Der Leiter einer Förderschule sagte mir am Telefon, dass mein Sohn sicher in der Förderschule zu den Gut-Leistern gehören würde. Ich aber wollte eine Schule, auf der Camilo Anregung und Anforderung finden konnte. Camilo ging dann auf die Parzival-Waldorfschule für Kinder mit geistigen Einschränkungen. Er gehörte dort zum „Mittelfeld“, hatte Erfolgserlebnisse. Die Klasse war klein, und die Lehrer/innen nahmen sich viel Zeit. Die Schüler/innen lernten hier auch, Rücksicht auf weniger Gewandte und Langsamere zu nehmen, Hilfe anzunehmen und sich als Gemeinschaft zu fühlen.

Zu einem späteren Klassentreffen der alten Grundschulklasse wurde auch Camilo eingeladen, aber es wurde sehr schnell deutlich, wie groß der Unterschied zwischen ihnen geworden war. Camilo interessierte sich noch für Autos und Benjamin Blümchen, sicher auch für Michael Jackson, aber die Jungs und Mädchen hatten vollständig andere Gesprächsthemen und Bedürfnisse. Nach einer Stunde riefen sie mich an, weil sie um die Häuser ziehen wollten und ich Camilo abholen sollte. Heute denke ich, es war gut für meinen Sohn, die Sekundarstufe in einem „geschützten Raum“ zu absolvieren, der ihm auch die Möglichkeit gab, als Person zu wachsen, mal besser als andere zu sein und diesen etwas zeigen zu können.

Was das deutsche Schulsystem und seine Inklusionsbemühungen angeht, wird so lange nichts daraus, wie das dreigliedrige System mit seinen Förderschulen erhalten bleibt. Inklusion wird auf dem Rücken der Kinder und der ungenügend ausgebildeten (ängstlichen und überforderten) Lehrer/innen ausgetragen und muss notwendigerweise scheitern.

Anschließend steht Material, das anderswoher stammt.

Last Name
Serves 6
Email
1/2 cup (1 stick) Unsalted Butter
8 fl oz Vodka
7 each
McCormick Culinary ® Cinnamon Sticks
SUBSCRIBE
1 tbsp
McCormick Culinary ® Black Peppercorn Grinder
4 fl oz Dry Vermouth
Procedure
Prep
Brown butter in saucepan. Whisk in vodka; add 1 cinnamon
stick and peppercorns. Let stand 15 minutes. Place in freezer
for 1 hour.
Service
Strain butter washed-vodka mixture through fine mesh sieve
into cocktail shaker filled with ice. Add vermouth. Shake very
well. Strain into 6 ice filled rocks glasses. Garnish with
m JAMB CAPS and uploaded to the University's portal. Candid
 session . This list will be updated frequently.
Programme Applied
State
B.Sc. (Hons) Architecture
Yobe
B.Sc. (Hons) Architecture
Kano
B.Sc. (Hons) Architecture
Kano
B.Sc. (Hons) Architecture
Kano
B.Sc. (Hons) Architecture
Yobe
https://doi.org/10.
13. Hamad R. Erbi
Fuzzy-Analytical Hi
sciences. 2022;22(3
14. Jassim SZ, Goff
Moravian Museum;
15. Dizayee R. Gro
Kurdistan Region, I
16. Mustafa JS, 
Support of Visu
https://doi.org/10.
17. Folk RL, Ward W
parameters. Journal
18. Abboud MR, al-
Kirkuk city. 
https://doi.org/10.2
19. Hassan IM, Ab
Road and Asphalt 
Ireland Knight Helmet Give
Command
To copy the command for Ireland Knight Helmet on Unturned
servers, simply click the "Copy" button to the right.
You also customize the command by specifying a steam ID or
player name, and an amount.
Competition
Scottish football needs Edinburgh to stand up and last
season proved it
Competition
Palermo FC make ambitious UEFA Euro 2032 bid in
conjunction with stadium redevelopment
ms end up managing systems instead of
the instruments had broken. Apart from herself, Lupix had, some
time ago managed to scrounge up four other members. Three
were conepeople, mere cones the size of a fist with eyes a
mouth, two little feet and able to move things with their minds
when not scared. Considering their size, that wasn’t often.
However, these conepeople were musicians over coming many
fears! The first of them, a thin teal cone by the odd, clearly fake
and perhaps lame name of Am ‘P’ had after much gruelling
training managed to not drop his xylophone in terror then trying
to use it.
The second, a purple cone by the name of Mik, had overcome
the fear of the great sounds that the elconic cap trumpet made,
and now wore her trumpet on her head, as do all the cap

Schule muss die Bedingungen für Inklusion strukturell schaffen. Wenn die Förderschulen aufgelöst sind und alle Kinder in dieselbe Schule gehen und alle Lehrer/innen (Sonderpädagog/innen, „normale“ Lehrer/innen) gemeinsam Unterricht machen können, hat Inklusion eine Chance. Dann findet ein Schüler wie Henry auf dem Schulhof und in der Klasse auch Freund/innen, die ähnliche Interessen und Wünsche haben wie er, und muss nicht als einziges Kind mit Downsyndrom und 550 anderen Schüler/innen immer wieder erfahren, wie anders er doch ist.

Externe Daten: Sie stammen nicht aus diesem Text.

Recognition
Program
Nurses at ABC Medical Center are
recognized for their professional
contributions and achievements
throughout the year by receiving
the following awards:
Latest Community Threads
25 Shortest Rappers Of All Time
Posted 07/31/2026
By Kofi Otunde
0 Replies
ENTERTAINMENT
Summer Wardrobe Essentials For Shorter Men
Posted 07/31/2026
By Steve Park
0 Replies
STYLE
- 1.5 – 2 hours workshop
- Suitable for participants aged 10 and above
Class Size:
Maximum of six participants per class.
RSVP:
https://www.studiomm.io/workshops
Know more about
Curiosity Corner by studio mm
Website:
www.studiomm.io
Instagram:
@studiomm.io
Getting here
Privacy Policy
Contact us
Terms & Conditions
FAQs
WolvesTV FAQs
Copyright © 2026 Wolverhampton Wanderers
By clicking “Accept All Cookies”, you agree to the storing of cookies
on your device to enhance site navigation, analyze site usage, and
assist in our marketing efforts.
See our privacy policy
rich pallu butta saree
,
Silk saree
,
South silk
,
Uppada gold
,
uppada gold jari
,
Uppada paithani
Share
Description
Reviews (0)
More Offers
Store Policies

Mein Sohn ist ein selbstständiger, fröhlicher und meist gut gelaunter Mensch, aber er hat mir auch schon so oft gesagt: „Mama, ich will kein Downsyndrom haben, mach mir das weg, ich will so sein wie die anderen auch.“ Und es ist für ihn kein Trost, dass ich ihm dann sage, wie einzigartig und toll er ist. Bei diesem Satz und der Vorstellung, dass 90 Prozent aller Downsyndromschwangerschaften schon heute abgebrochen werden, wäre Inklusion wirklich angesagt, und zwar so, dass sich die Frage, auf welche Schule ein Kind gehen kann, erst gar nicht stellt.

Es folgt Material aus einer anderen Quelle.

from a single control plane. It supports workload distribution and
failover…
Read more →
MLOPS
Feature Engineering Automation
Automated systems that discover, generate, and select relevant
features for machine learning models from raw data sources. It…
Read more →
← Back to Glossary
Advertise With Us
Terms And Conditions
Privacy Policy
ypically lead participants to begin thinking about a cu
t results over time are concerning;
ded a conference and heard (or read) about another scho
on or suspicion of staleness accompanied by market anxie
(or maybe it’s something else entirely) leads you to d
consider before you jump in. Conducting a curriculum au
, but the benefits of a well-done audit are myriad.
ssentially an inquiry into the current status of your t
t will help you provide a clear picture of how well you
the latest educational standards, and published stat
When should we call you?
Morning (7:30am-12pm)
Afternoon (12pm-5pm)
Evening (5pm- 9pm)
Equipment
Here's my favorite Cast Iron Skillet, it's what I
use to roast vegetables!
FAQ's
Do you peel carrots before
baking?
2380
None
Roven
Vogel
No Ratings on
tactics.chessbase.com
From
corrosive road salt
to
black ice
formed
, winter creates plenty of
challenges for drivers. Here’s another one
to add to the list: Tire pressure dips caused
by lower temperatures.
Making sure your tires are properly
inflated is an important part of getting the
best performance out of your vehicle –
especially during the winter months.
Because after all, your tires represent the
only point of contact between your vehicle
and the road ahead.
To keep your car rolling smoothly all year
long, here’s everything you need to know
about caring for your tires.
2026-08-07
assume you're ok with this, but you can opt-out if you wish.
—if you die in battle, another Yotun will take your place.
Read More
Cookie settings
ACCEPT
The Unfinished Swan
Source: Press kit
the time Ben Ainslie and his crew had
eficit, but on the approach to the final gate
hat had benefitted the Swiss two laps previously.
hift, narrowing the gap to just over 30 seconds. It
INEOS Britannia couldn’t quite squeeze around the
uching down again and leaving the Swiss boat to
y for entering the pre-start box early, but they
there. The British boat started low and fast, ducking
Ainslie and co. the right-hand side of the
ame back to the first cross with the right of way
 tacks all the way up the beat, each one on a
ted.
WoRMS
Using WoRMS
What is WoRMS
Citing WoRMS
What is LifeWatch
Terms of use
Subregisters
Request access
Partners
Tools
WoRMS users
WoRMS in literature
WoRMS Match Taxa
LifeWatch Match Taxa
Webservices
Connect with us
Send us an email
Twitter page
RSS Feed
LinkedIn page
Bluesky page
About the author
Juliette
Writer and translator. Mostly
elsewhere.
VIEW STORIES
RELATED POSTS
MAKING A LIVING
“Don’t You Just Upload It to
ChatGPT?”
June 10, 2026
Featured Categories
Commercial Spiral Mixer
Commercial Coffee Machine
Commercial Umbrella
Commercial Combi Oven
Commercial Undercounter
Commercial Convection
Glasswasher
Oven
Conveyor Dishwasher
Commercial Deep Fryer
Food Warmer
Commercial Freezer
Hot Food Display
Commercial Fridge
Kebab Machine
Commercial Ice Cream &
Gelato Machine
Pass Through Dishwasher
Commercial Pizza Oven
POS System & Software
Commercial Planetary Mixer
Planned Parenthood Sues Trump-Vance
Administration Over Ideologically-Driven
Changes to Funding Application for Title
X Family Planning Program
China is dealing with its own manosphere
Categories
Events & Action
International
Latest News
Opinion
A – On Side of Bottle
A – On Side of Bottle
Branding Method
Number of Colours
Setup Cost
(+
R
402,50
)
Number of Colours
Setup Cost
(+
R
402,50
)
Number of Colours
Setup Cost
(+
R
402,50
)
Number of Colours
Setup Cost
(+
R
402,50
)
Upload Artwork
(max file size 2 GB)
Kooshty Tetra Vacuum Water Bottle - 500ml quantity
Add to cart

Heute lebt Camilo in einer betreuten Wohngemeinschaft. Die Rotation des Personals ist sehr hoch. Camilo muss sich immer wieder mit neuen Betreuungspersonen anfreunden und sich auf diese einstellen; das Gleiche gilt für seine Arbeit.

Solange die Freunde aus Henris alter Klasse noch seine Freunde sein werden, können die Eltern das auch außerhalb der Schule organisieren, irgendwann wird Henri sowieso andere Menschen und Freunde treffen. Ich kenne das Argument von Henris Mutter gut und habe es zu seiner Zeit auch so vertreten, aber auch wir müssen uns immer wieder auf neue Personen einstellen und lernen von ihnen, warum sollten Menschen mit Downsyndrom das nicht können/dürfen?

So wie das jetzige Schulsystem in Deutschland ist, ist ein Wechsel auf die Förderschule (wenn sie gut ist) für Henri vielleicht das Beste, was ihm passieren kann. Einer allein ist definitiv für ein Gymnasium zu wenig! Wenn schon, dann sollten es die zehn bis 15 Prozent der Schüler/innen sein, die den Prozentsatz von Menschen mit Behinderungen in unserer Gesellschaft repräsentieren. Dann lernen auch die Lehrer/innen dazu und gemeinsam mit diesen Kindern.